## Task directions:
Search the material for the string "Ramallah", then return every line where it is found.

## Dataset records:
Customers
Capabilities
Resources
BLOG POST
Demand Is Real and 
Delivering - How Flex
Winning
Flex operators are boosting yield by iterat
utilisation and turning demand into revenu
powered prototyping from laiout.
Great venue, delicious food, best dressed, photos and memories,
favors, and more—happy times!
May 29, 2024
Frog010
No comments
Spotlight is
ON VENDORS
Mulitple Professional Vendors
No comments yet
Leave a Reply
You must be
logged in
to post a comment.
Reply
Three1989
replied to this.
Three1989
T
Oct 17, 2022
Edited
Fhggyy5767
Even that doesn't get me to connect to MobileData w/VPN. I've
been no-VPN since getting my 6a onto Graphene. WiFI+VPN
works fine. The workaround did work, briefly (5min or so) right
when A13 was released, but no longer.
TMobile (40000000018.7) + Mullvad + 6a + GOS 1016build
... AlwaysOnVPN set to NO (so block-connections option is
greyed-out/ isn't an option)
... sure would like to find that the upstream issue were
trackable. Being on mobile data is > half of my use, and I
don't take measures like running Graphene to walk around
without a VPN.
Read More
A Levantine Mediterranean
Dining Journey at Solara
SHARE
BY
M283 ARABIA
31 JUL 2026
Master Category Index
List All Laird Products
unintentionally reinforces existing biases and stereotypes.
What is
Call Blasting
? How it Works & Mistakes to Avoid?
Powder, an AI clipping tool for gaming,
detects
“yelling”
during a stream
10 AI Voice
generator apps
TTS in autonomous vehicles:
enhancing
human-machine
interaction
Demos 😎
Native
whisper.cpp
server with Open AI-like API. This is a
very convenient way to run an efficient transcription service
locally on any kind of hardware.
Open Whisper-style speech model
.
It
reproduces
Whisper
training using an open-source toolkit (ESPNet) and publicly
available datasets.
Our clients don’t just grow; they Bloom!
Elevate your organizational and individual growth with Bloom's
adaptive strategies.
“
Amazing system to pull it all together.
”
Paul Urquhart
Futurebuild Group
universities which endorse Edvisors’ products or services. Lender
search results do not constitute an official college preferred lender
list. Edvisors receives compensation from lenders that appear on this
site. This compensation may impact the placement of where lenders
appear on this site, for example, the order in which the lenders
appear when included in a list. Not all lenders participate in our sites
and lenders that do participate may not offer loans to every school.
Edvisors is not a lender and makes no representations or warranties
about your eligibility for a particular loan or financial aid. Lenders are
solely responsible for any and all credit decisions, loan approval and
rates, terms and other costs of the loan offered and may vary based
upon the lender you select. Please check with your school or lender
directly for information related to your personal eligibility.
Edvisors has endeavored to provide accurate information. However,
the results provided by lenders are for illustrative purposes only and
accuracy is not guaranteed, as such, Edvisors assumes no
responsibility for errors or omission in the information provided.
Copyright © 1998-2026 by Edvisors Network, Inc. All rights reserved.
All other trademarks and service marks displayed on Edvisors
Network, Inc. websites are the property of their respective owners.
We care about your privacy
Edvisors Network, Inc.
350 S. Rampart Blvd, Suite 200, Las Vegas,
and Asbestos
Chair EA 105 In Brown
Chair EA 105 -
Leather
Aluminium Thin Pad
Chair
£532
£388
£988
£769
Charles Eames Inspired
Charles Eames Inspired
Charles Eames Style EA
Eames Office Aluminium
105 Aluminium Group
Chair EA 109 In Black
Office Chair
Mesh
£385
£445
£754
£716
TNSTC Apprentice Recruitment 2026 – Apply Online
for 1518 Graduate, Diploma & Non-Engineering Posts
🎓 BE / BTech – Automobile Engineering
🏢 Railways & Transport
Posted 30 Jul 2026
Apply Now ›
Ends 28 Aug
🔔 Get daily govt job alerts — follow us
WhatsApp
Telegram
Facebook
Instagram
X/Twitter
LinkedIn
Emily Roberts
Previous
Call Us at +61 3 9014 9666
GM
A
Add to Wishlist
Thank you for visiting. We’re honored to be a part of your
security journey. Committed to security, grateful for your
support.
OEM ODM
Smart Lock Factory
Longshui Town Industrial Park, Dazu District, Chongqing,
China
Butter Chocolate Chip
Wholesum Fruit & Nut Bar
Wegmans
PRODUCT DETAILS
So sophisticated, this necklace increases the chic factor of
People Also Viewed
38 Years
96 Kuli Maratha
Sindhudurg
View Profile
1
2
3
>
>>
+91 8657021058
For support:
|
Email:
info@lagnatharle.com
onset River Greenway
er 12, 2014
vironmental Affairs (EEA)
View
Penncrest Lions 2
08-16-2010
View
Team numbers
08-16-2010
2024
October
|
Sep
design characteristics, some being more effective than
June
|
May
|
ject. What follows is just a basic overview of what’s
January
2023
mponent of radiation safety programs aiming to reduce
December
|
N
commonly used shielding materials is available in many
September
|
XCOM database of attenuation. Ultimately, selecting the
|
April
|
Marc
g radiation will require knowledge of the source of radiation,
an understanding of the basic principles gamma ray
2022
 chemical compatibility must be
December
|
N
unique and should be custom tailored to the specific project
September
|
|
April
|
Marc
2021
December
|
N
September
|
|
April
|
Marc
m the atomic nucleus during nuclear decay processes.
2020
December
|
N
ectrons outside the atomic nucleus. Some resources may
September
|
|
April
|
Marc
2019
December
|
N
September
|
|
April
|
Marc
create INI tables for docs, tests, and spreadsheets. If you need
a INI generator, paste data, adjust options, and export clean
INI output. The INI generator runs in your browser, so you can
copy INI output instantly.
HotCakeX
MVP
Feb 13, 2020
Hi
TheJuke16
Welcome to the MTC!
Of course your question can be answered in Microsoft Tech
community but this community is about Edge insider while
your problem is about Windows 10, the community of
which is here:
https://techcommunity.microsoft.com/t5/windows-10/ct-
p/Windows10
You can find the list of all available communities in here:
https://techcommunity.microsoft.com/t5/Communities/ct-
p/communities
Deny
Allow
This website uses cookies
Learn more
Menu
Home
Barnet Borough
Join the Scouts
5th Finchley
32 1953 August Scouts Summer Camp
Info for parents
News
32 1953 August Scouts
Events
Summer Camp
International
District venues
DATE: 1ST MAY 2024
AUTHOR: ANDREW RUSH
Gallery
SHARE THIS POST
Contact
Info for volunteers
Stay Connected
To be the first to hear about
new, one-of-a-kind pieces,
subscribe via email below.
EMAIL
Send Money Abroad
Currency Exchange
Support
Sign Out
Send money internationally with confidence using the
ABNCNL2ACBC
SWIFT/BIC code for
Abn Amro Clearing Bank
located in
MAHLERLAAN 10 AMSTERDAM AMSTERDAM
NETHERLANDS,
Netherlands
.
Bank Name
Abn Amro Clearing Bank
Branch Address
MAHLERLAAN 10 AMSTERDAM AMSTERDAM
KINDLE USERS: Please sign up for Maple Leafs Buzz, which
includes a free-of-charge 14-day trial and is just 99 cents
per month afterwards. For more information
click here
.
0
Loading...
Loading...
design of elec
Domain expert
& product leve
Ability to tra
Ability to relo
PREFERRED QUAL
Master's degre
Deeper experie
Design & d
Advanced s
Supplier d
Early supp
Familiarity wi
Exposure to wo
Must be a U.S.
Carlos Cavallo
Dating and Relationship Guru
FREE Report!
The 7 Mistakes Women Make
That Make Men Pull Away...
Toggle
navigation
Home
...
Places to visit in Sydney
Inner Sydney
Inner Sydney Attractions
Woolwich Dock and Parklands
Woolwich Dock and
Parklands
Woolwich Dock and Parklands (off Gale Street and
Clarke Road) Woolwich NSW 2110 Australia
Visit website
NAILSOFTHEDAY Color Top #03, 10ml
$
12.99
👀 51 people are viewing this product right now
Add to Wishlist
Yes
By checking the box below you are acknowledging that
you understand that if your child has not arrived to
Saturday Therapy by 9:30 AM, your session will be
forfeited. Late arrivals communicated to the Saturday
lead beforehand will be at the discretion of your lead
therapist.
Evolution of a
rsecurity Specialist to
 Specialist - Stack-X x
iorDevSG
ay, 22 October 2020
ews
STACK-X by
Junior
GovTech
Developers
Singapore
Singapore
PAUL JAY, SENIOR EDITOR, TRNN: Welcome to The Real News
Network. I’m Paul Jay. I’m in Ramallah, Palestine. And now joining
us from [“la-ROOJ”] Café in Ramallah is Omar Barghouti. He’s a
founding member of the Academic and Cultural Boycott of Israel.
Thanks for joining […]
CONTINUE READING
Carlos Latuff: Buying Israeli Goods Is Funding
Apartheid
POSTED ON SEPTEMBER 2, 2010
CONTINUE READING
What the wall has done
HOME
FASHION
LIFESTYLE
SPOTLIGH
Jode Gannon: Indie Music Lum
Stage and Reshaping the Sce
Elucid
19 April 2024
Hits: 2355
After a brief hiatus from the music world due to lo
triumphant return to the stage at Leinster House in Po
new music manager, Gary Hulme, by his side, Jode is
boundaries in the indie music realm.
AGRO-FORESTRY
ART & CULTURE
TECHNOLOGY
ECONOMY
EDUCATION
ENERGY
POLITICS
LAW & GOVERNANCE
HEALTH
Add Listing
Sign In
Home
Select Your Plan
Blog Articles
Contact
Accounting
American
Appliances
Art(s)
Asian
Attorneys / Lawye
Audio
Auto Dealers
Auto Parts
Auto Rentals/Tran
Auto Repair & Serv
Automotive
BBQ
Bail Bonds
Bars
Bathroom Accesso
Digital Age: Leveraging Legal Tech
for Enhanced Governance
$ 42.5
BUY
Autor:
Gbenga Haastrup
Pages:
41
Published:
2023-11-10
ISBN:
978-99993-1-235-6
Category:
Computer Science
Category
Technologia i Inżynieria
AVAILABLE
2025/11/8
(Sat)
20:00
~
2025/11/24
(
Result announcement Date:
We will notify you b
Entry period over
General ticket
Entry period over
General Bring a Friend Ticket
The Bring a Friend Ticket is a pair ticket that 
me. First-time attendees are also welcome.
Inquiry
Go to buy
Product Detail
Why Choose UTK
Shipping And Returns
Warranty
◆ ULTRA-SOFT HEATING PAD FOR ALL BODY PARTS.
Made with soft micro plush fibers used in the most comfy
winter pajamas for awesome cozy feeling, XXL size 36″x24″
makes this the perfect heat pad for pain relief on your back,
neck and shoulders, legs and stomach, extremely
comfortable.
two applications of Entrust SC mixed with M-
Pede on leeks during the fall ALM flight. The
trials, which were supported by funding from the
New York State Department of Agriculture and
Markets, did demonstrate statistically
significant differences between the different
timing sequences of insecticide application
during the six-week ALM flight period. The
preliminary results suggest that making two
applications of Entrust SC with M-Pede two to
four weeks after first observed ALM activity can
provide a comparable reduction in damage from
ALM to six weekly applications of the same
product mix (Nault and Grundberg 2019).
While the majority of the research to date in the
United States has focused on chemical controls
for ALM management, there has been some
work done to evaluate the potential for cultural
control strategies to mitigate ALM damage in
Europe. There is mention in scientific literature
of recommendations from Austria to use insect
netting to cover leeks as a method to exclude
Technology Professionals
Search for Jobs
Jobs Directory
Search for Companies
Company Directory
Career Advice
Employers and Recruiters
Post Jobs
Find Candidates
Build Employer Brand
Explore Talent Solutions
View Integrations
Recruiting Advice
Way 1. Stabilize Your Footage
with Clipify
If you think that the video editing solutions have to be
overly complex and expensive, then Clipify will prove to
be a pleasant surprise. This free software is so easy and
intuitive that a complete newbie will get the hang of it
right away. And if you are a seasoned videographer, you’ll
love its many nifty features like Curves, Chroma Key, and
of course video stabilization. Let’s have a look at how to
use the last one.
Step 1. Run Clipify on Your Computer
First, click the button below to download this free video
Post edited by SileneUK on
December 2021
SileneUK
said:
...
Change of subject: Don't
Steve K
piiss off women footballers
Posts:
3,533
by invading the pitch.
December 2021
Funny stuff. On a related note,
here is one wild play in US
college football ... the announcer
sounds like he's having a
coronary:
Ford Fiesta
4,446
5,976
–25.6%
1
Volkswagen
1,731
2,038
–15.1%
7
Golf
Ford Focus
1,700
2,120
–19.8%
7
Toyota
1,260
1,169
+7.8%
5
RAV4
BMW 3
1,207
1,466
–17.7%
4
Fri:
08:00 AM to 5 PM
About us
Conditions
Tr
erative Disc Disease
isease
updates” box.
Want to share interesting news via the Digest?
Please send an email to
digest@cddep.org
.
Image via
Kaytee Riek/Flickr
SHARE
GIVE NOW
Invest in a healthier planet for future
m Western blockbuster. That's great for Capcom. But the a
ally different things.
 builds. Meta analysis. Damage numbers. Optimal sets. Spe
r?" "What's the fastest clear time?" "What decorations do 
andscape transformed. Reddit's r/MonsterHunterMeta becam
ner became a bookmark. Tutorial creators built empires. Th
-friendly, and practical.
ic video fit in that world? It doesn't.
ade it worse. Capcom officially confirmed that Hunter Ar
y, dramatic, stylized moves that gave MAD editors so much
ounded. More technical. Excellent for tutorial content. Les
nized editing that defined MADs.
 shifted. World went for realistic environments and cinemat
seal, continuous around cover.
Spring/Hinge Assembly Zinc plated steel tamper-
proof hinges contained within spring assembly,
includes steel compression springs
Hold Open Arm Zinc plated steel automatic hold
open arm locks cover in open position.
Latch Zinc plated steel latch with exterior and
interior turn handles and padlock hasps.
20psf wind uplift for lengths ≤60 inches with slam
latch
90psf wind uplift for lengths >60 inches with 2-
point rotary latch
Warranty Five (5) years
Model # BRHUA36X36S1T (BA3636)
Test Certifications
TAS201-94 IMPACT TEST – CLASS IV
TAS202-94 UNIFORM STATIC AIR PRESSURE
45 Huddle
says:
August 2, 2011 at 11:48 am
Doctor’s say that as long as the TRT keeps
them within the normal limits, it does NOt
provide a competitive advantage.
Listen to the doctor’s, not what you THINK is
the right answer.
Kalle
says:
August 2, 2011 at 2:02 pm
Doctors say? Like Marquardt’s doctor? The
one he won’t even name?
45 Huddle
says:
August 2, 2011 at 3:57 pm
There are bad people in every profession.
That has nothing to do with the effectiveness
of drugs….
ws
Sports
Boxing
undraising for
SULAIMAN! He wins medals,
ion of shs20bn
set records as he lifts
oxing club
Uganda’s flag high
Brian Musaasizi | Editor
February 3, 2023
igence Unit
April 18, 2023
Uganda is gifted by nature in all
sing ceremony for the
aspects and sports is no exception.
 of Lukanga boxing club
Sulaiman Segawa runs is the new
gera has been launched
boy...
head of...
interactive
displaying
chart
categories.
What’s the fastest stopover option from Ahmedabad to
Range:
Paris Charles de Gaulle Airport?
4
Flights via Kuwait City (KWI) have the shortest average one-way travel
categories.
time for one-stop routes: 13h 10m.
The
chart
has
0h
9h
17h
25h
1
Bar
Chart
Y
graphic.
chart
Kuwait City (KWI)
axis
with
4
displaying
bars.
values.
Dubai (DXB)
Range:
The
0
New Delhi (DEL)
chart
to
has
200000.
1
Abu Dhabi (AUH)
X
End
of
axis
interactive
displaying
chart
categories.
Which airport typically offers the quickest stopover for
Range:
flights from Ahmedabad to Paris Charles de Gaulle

## Output for this exercise:
Network. I’m Paul Jay. I’m in Ramallah, Palestine. And now joining
us from [“la-ROOJ”] Café in Ramallah is Omar Barghouti. He’s a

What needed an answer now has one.